I admit it. When I was a kid, I sometimes enjoyed seeing my brother get in trouble. He was an easy-going, good-natured big brother. He even tried his hardest to teach me to do backwards somersaults, and I still had the gall to gloat when he got in trouble! I was definitely not born basically good, no matter what the secular psychologists may say. My old sin nature was up and running from the start.
If you have children in your household, you have probably seen this phenomena a few times yourself. A child comes running with a report, and it’s obvious that his main motivation is not godly concern for the offender’s soul, but an eagerness to see him get in trouble. Or you’re about to take a child aside for discipline, and you notice, out of the corner of your eye, another child smirking.
What should we do when a child takes delight in another child’s discipline? Principles from Proverbs 24:17-18 can be applied to this situation. “Do not rejoice when your enemy falls, and let not your heart be glad when he stumbles, lest the Lord see it and be displeased, and turn away his anger from him.”
What does God do when his child rejoices over the fall of an enemy? Even though, under God’s holy justice, that enemy might deserve to be disciplined, the onlooker who rejoices over that discipline also deserves to be disciplined. We are called to love our enemies, and love “does not rejoice at wrongdoing, but rejoices with the truth” (1 Cor. 13:6, ESV). When we rejoice over the failures or punishments of others, we are sinning. Because of this, God sometimes withdraws discipline He would otherwise have brought upon a person who is sinning.

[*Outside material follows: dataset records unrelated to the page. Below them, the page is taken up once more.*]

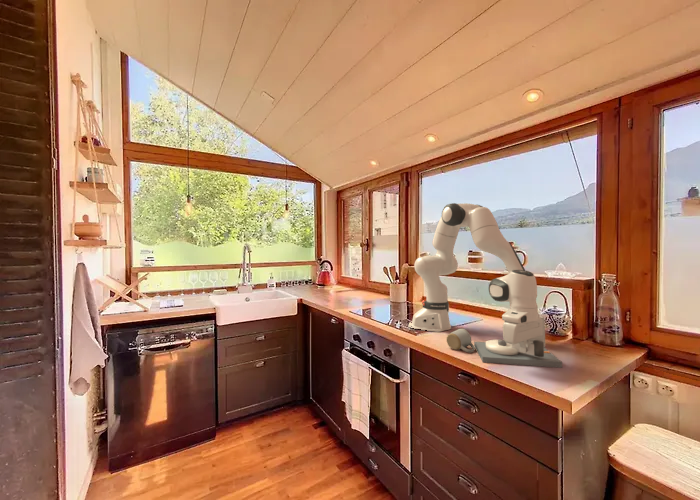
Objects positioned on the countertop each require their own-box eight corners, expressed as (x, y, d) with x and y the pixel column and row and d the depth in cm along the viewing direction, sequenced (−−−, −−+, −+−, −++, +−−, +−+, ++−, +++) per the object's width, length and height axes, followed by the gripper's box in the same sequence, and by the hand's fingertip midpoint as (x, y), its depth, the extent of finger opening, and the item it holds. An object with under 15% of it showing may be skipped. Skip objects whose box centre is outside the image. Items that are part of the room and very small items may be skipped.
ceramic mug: (445, 347, 124) (445, 330, 124) (456, 343, 129) (456, 326, 129) (467, 355, 116) (467, 336, 116) (478, 350, 121) (478, 332, 120)
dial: (480, 349, 115) (480, 334, 115) (492, 342, 123) (492, 328, 123) (538, 363, 100) (538, 346, 100) (548, 354, 108) (548, 338, 108)
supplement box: (545, 347, 122) (545, 317, 122) (526, 346, 123) (526, 317, 123) (538, 341, 129) (537, 313, 129) (520, 341, 131) (519, 313, 131)
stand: (482, 362, 108) (482, 356, 108) (474, 346, 126) (474, 340, 126) (562, 367, 102) (562, 361, 102) (541, 349, 119) (541, 344, 119)
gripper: (530, 309, 114) (531, 344, 114) (499, 316, 104) (500, 354, 104) (547, 312, 109) (548, 348, 109) (516, 319, 98) (517, 360, 98)
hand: (524, 351), depth 106 cm, fingers closed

When a child is about to be disciplined, and others are delighting in this, stop and read Proverbs 24:17-18 and 1 Corinthians 13:6 with your children. Ask them to tell you what God does when others rejoice over the fall of their enemies? Encourage them to look at their own hearts. What are they doing when they rejoice over the fall of family members that they actually love? Are they pleasing God with their attitudes? What does God want them to do instead of taking pleasure in the downfall of someone else? (Read verses like 1 Corinthians 13:4-7 or Colossians 3:12-14 to help answer this question.)
Explain that the offender may actually deserve to be disciplined, but that you are choosing to withhold that discipline because of their sinful attitude. Help them see that they are disobeying God with their spiteful attitude. They deserve discipline just as much as the offender does. You may want to have both parties – the child who was going to be disciplined and the child who was gloating – work together memorizing or copying appropriate verses, or have both children serve each other or build each other up in some way.

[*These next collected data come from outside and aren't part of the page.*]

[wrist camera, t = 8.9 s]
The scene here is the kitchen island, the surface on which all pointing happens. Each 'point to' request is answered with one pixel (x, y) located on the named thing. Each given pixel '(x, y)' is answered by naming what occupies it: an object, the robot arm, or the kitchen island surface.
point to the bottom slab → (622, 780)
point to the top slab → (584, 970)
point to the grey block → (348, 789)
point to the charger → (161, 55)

We must also be careful of our example as we discipline our children. We can unwittingly communicate that we are taking delight in disciplining, if we give way to anger or ridicule. In doing so, we not only sin against God and the children, but we display a sinful example before our children.
We can minimize the opportunities for children to gloat over each other’s discipline by calmly and lovingly disciplining wrongdoers in private. If we make an emotional display of discipline, or if we publicly shame the offender, other children will be more tempted to become involved – either meddling in the situation, defending the wrongdoer and undermining our attempts to discipline, or gloating over the wrongdoer’s impending discipline.